Scientific and technical advances applied to the field of neonatology
have led to the development of improved intensive
care treatments for newborns at risk of increasingly complicated
health problems, such as congenital malformations, hypoxic-ischemic
events and, in particular, extreme prematurity.
Therefore, the resuscitation of preterm infants of under 24
weeks gestation age (GA) is no longer considered exceptional
in developed countries. The increase in our ability to intervene
has equaled improved survival rates for these children,
however the incidence of serious sequelae has not significantly
decreased.
In 2012, the Spanish Society of Neonatology (SENeo) published
its recommendations on decision-making at the end of life in
neonatology, establishing categories of patients susceptible to
limitation of therapeutic effort (LTE). These categories in-clude: 1. Children born at the limit of viability (gestational age
<24 weeks GA). 2. Congenital anomalies incompatible with
life. 3. Children with diseases that do not respond to intensive
care and who will, therefore, most likely die in a short term.
4. Children who may survive with permanent dependence on
invasive life support. This categorization contrasts with the
survival and sequelae data of preterm babies available at that
time. In the Epicure 2 trial, conducted in England on a cohort
of 952 preterm babies less than 26 weeks GA in 2006, an increase
in survival in all age groups was observed, compared
with the cohort of the first phase this study, collected in 1995. Thus, survival is exceptional below 23 weeks GA and
survivors suffer from the most serious side effects. Between
23 and 24 weeks GA, 10% of those admitted to intensive care
survived with moderate or severe disability at 6 years of age.

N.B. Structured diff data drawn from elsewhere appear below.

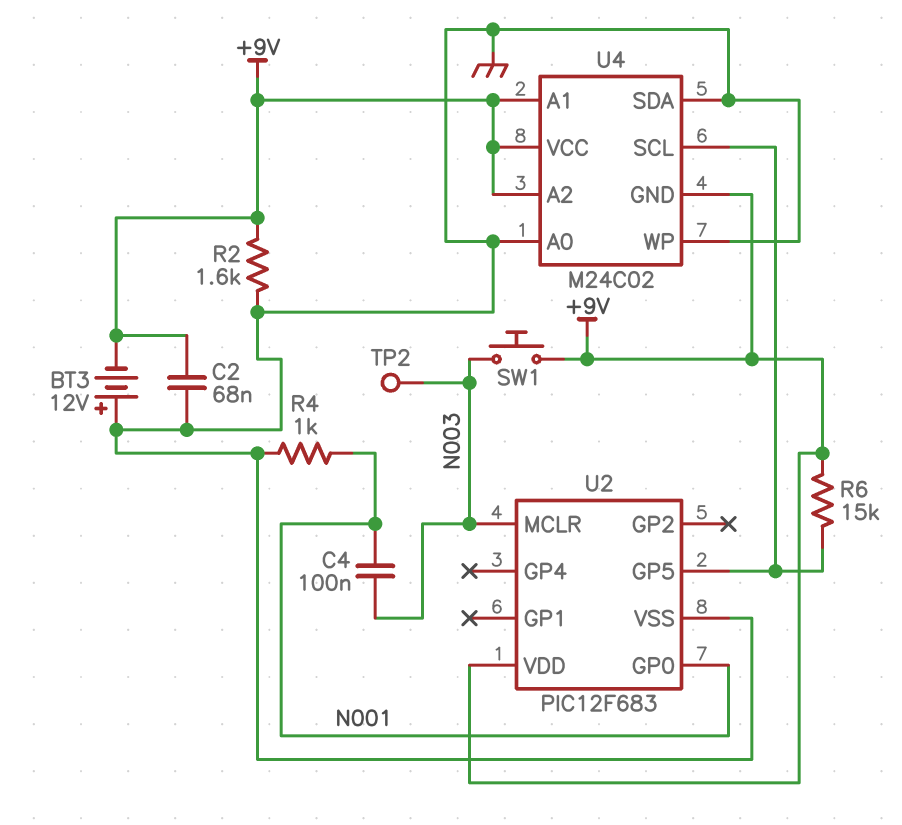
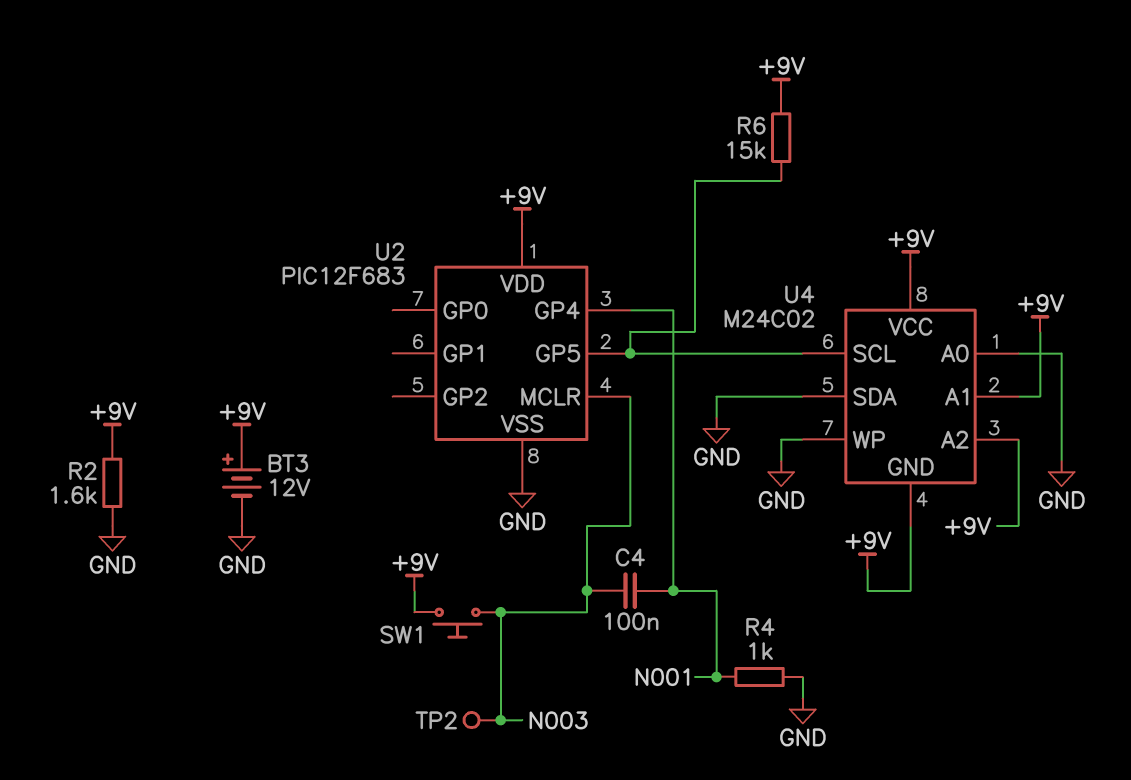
BT3: 12V (plus GND, minus +9V) -> 12V (plus +9V, minus GND)
C2: 68nF (+9V, GND) -> none
U2 pin GP0: N001 -> none
U2 pin GP4: none -> N001

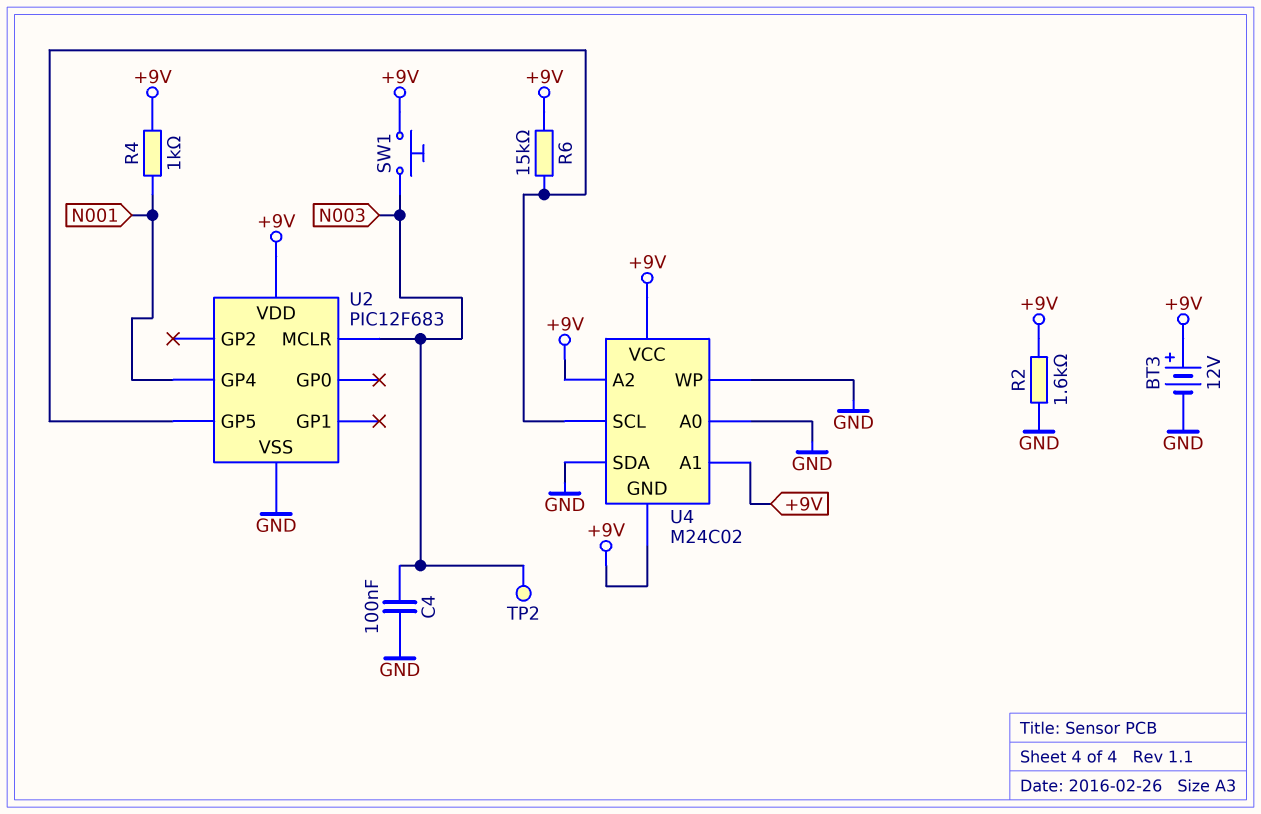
C4: 100nF (N001, N003) -> 100nF (GND, N003)
R4: 1k (GND, N001) -> 1k (+9V, N001)

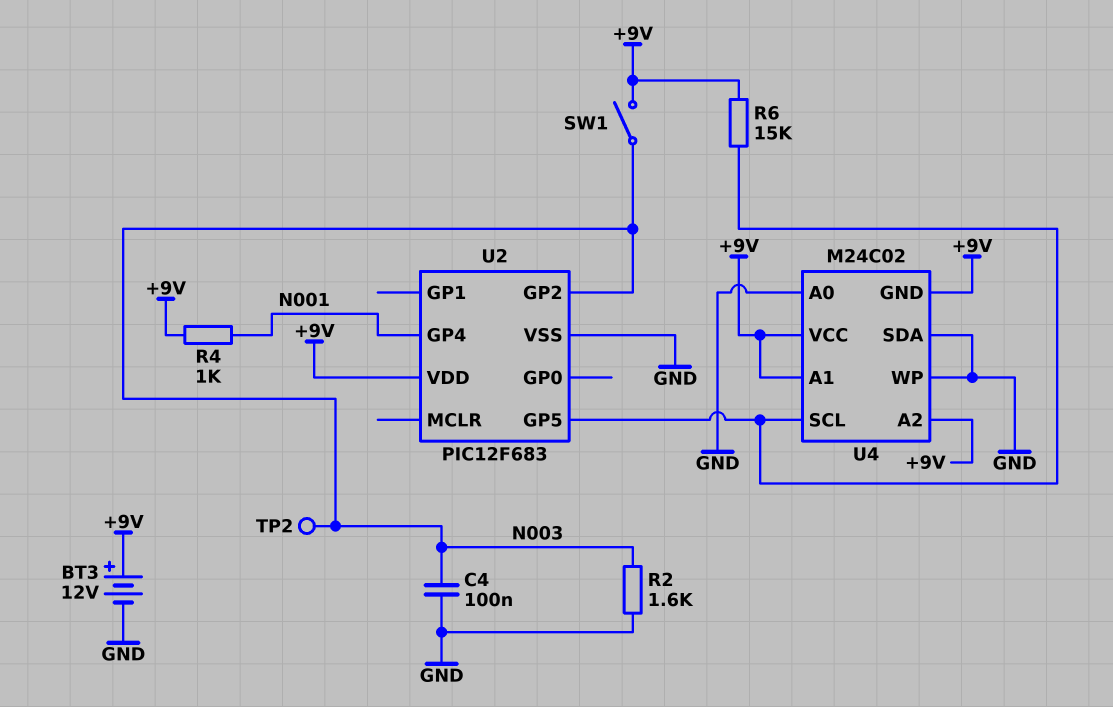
R2: 1.6k (+9V, GND) -> 1.6k (GND, N003)
SW1: button (+9V, N003) -> switch (+9V, N003)
U2 pin GP2: none -> N003
U2 pin MCLR: N003 -> none

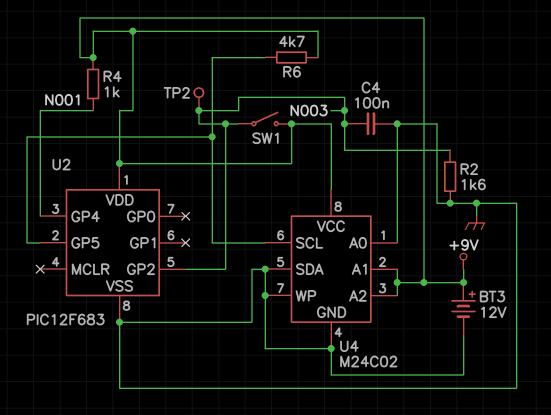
R6: 15k (+9V, U2/GP5) -> 4.7k (+9V, U2/GP5)
U4 pin GND: +9V -> GND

In the 1995 cohort, survival preterm babies between 24 and
25 weeks GA receiving intensive care represented 34%, and
half of the survivors had moderate or severe disabilities. In the
cohort of 2006, the survival of this group increased by 12%,
with no evidence of changes in morbidity. Over 25 weeks GA
there has been a significant increase in survival, from 54% to
67%, among the groups studied between 1995 and 2006. The
figures for survival and morbidity among different age groups
does not allow for the detection of qualitative differences, and
thus, gestational age becomes a criterion for establishing one
of the assumptions of LTE.
A recent study published by the SEN1500 group on behalf of
the Spanish Society of Neonatology (SENeo) has revealed the
incidence of serious sequelae in the population of preterm infants
in Spain over recent years. According to the results of
this population-based study, the survival rate without major
morbidity, which includes major brain damage (MBD), bronchopulmonary
dysplasia (BPD), retinopathy of prematurity
(ROP), necrotizing enterocolitis (NEC) and early or late onset
sepsis, is 2.6% at 24 weeks GA, 5.1% at 25 weeks GA and 9.6%
in babies born at 26 weeks GA. If we consider only the MBD,
BPD and/or ROP, the survival without sequelae is 9.5%, 19%
and 29.9% for 24, 25 and 26 weeks GA, respectively. These
results show that the chances of healthy survival below 25
weeks of gestation is very low [4]. Thus we find discrepancies
between the available evidence and the recommendations on
the limit of viability concept.
End-of-life decision-making in the newborn population who
are within the limits of viability is highly complex, with medical,
ethical, social and cultural implications that impact the
balance between survival and quality of life. The changing
parental role in neonatal units over the final years presents a
challenge to professionals who seek to include them in ethical
and end-of-life decisions. Moreover, the role of the different
professionals involved in patient care remains unclear,
especially the role of the nurse, who is the professional who
spends the most time with both the child and family. In this
sense, the SENeo has issued a statement regarding the role of
parents: “Parents are generally the best ‘lawyers’ of their children
and in most cases wish to actively participate in end-oflife
decisions, however they need information that is accurate,
comprehensive, honest and understandable”. Concerning the
role of the nurse, this institution states: “the importance of
the participation of the nurse who is responsible for the patient
in the process of deliberation and decision-making is vital,
as nurses contribute towards a better understanding of the
parents’ values of parents as well as the circumstances and
the social and family and social context”.
Because of this incoherence in the definition of the limits of viability
and the indefiniteness of the different roles of the stake
holders, we sought to explore the perceptions of the nursing
staff in the neonatal intensive care unit (NICU) of the University
Hospital La Paz in Madrid, Spain, on the process of end-oflife
decision-making, focusing on aspects related to both the
role of nurse and the role of parents.